Before the conference began, Sullivan and committee chairman US Senator John McCain issued a joint statement urging that the US military continue to fly, sail and operate wherever international law allows.
“This includes regularly challenging China’s excessive maritime claims and maintaining a persistent presence of surface combatants and rotational aviation assets inside the first island chain,” they said. “Moreover, the US government must clearly communicate our interests in the South China Sea, including the prevention of reclamation and militarization at strategic locations like Scarborough Shoal [Huangyan Island, 黃岩島] that would alter the status quo and potentially destabilize the region.”
Taiwan also claims this feature.
Sullivan said there were “disturbing signs” that China had chosen to employ a policy of intimidation and coercion toward its neighbors.
“But there should be no mistake that the US will stand by its alliance commitments and the preservation of an open and rules-based order in the Asia Pacific,” he said.
The State Department said in a formal statement that the decision by the tribunal in the Philippines-China arbitration was final and legally binding and urged all claimants to avoid provocative statements or actions.

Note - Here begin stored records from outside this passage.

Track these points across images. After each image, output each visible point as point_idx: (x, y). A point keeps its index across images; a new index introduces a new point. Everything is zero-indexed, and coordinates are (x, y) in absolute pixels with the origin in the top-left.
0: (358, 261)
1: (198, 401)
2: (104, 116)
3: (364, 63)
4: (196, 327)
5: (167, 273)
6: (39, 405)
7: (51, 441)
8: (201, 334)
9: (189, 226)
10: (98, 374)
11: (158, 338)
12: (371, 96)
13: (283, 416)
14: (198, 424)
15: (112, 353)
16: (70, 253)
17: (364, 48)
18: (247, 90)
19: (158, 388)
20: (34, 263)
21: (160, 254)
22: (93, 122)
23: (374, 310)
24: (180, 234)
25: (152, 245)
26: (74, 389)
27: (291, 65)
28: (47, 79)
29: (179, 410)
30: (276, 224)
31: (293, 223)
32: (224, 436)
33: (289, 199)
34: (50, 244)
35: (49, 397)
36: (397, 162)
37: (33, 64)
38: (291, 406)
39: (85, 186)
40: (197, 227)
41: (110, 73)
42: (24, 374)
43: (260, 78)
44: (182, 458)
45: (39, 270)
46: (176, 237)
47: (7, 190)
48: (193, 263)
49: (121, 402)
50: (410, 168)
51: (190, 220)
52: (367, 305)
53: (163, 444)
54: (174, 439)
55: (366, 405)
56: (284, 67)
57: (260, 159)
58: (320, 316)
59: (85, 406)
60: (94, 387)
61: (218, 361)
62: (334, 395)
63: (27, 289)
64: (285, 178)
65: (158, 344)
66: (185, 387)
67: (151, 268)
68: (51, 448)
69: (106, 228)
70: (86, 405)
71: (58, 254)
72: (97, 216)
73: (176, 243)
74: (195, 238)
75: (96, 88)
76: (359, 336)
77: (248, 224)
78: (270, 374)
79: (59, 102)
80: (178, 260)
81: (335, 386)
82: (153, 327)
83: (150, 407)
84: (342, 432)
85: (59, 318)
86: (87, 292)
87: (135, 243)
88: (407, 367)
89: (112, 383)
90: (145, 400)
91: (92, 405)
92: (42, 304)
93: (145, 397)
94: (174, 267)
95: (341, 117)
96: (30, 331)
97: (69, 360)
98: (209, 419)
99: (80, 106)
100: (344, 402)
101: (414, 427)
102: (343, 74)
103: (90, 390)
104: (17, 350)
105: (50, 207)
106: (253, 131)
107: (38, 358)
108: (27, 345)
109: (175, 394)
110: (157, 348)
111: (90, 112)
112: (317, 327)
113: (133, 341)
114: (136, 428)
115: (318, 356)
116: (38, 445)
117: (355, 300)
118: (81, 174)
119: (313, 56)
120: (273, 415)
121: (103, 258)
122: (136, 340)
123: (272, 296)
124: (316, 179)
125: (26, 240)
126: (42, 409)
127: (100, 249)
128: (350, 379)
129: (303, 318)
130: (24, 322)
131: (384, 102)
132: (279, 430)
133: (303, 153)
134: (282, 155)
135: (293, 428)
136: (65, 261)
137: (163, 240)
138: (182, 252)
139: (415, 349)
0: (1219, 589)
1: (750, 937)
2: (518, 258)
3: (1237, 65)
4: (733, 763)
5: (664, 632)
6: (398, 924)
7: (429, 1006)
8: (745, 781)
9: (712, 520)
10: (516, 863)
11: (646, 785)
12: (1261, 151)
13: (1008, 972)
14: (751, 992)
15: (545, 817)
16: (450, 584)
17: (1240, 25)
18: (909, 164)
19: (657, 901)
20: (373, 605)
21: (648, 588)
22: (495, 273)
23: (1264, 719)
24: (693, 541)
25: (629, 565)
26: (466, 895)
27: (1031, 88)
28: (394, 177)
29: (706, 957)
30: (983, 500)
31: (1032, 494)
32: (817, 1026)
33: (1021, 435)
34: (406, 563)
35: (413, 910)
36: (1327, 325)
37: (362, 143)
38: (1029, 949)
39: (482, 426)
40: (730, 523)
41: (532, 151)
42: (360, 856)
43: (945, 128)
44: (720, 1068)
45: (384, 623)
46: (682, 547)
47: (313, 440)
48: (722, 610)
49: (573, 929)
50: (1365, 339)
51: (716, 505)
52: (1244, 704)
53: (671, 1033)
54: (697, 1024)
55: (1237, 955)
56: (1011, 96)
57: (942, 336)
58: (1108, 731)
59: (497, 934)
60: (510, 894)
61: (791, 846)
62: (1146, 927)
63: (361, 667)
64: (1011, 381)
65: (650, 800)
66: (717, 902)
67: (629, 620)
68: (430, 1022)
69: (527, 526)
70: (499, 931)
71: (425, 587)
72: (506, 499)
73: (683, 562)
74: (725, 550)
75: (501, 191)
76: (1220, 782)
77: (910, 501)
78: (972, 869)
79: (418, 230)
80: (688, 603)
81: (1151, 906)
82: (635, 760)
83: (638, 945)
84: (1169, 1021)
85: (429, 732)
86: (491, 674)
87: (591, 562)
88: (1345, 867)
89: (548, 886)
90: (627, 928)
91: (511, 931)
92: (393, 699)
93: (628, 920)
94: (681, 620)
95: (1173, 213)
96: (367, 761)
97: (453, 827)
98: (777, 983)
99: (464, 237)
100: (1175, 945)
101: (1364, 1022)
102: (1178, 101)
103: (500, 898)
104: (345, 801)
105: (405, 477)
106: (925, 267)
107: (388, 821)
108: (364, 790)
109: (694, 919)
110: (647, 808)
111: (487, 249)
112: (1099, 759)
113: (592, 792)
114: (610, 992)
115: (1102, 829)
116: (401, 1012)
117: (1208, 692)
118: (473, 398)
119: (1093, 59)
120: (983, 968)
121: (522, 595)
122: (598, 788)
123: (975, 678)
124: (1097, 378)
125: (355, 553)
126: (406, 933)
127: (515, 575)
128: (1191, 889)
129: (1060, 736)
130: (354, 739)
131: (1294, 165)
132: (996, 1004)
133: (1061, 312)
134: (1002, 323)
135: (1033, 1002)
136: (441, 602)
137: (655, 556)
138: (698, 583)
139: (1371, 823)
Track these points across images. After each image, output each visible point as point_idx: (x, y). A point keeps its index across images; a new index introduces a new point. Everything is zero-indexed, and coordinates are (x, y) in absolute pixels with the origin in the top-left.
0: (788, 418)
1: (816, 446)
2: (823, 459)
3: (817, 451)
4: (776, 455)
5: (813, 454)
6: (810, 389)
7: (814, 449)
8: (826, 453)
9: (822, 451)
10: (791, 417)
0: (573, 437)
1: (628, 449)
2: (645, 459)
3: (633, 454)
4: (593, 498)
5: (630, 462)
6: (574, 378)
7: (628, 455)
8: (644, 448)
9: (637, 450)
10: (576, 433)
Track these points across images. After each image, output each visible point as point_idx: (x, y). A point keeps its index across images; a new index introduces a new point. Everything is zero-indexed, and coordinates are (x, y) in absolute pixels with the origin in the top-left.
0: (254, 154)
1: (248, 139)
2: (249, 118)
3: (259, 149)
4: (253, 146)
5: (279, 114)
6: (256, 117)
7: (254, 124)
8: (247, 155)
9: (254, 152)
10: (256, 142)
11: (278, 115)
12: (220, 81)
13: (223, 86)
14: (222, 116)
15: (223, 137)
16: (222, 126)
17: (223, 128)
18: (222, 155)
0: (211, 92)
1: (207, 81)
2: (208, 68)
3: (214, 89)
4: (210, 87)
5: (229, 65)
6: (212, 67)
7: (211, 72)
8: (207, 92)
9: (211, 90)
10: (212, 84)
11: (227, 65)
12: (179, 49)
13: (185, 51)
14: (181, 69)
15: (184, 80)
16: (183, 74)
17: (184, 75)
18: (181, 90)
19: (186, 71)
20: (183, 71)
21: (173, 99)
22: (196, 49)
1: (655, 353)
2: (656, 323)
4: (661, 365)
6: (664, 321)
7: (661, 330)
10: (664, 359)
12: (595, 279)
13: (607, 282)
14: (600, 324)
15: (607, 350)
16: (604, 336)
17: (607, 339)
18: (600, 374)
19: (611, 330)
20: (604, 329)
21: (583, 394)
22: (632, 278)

The statement was reinforced by US National Security Council Senior Director for Asian Affairs Daniel Kritenbrink, who told the conference that the US would need time to study the “precise implications” of the tribunal’s ruling.
However, the US is not prepared to accept the emergence of a different set of rules in the South China Sea relative to the rest of the world, he said.
“We are regularly exercising our own military capacity in the South China Sea,” he said. “It is a fact that our forces and China’s are operating within closer proximity of each other with increasing frequency... We recognize that this raises the risks of incidents and so does Beijing.”